Pour la fête de l’Assomption, l’élan d’espérance des catholiques

La Croix a assisté à des messes de l’Assomption dans quatre lieux en France.

Plus nombreux que d’ordinaire, les catholiques ont répondu à l’appel lancé par le président de la Conférence des évêques de ne pas céder à la peur. Les dispositifs de sécurité, parfois très visibles, n’ont pas empêché les fidèles de prier, notamment pour la France.

Solidement appuyée sur sa canne, Raymonde Juste, bientôt 80 ans, sourit largement, « émerveillée » par l’affluence en ce matin du 15 août aux abords de la cathédrale de Rouen. Elle a pris le bus non loin de l’appartement qu’elle occupe au HLM du Grand’Mare, – « un quartier qui n’a guère bonne réputation » – pour descendre dans le centre de Rouen et participer à la messe de l’Assomption présidée par l’archevêque, Mgr Dominique Lebrun. « Je ne vais pas très souvent à l’église, mais quand j’y vais, c’est sincère », affirme cette Méridionale, arrivée en Normandie il y a une quarantaine d’années.

Près de 1 200 personnes ont fait le déplacement, « au moins deux fois plus que l’année dernière à la même occasion »,assure l’ancien intendant de la cathédrale, placé à l’entrée, où a été installé un tableau du P. Hamel auréolé, offert par un musulman de Saint-Étienne-du-Rouvray. « Il ne faut pas qu’il soit mort en vain », glisse Raymonde. Comme d’autres, cette arrière-grand-mère s’interroge sur l’avenir d’une société traversée par de multiples tensions identitaires. « Quel monde laissons-nous à nos enfants ? Je veux prier pour les générations à venir », assure-t-elle. Dans la semaine, « quand il y aura moins de monde »,elle reviendra allumer un cierge…

À Cambrai, une quinzaine de paroissiens formés à la sécurité

Le sait-elle vraiment ? Par ses gestes, Raymonde répond à l’appel lancé aux catholiques par Mgr Georges Pontier, archevêque de Marseille et président de la Conférence des évêques de France : venir en nombre dans les églises pour les célébrations du 15 août, et prier pour la France, « dans les épreuves qu’elle traverse ». Une invitation à braver la peur d’un nouvel attentat en ajoutant à la foule des paroissiens ou des pèlerins, dans les sanctuaires…

À Cambrai (Nord), des policiers armés, vêtus de casque et de gilet pare-balles, sont positionnés devant le parvis de la cathédrale. Impossible de faire abstraction de leur présence. « Cela ne me plaît pas ! Les voir ainsi postés devant la cathédrale m’angoisse et me rappelle les attentats », s’attriste Bernadette.

Près de 1 300 personnes sont venues assister à la messe et à la procession de l’icône Notre-Dame de Grâce dans les rues de la ville. Une quinzaine de paroissiens se sont portés volontaires afin d’assurer la sécurité et ont été formés au filtrage et à la surveillance par la police.

Grande affluence

Plus loin, sur l’avenue de la Victoire, la circulation a été interrompue. Véhicules de police ou tracteurs ont été placés en travers de la route. Marthe, 58 ans, avoue avoir « hésité à venir dans une aussi grande célébration ». « Dès les portes de l’église franchies, je me suis sentie portée par ma foi, rassurée, et sans crainte pour la procession », assure-t-elle.

Enregistrements d'un jeu de données
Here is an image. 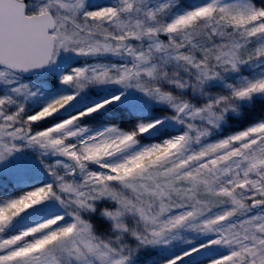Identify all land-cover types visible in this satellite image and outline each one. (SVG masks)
<instances>
[{
  "label": "snow or ice",
  "instance_id": "snow-or-ice-1",
  "mask_svg": "<svg viewBox=\"0 0 264 264\" xmlns=\"http://www.w3.org/2000/svg\"><path fill=\"white\" fill-rule=\"evenodd\" d=\"M258 101L264 0H0V264H264Z\"/></svg>",
  "mask_w": 264,
  "mask_h": 264
},
{
  "label": "rangeland",
  "instance_id": "rangeland-1",
  "mask_svg": "<svg viewBox=\"0 0 264 264\" xmlns=\"http://www.w3.org/2000/svg\"><path fill=\"white\" fill-rule=\"evenodd\" d=\"M192 2H194V0H186V3H192ZM261 103H264V102H259L258 101L257 104L254 105V107L252 109L247 110L244 113V115L248 116V117H252V118L258 117L260 115V113H261ZM241 120L242 121L239 122L236 126H243V123L246 122V121H243V117L241 118ZM153 255H154V253L151 252V251L143 252L139 256L136 264H147V262L151 261Z\"/></svg>",
  "mask_w": 264,
  "mask_h": 264
}]
</instances>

> **Consigne**
Recopiez le passage de l'article sur la fête de l'Assomption qui s'ouvre sur les mots « Près de 1 300 personnes » et se clôt sur « par la police. », en substituant « contrôle » à « filtrage ». Les données présentées ci-dessus forment un ensemble distinct de l'article.

> **Corrigé**
Près de 1 300 personnes sont venues assister à la messe et à la procession de l’icône Notre-Dame de Grâce dans les rues de la ville. Une quinzaine de paroissiens se sont portés volontaires afin d’assurer la sécurité et ont été formés au contrôle et à la surveillance par la police.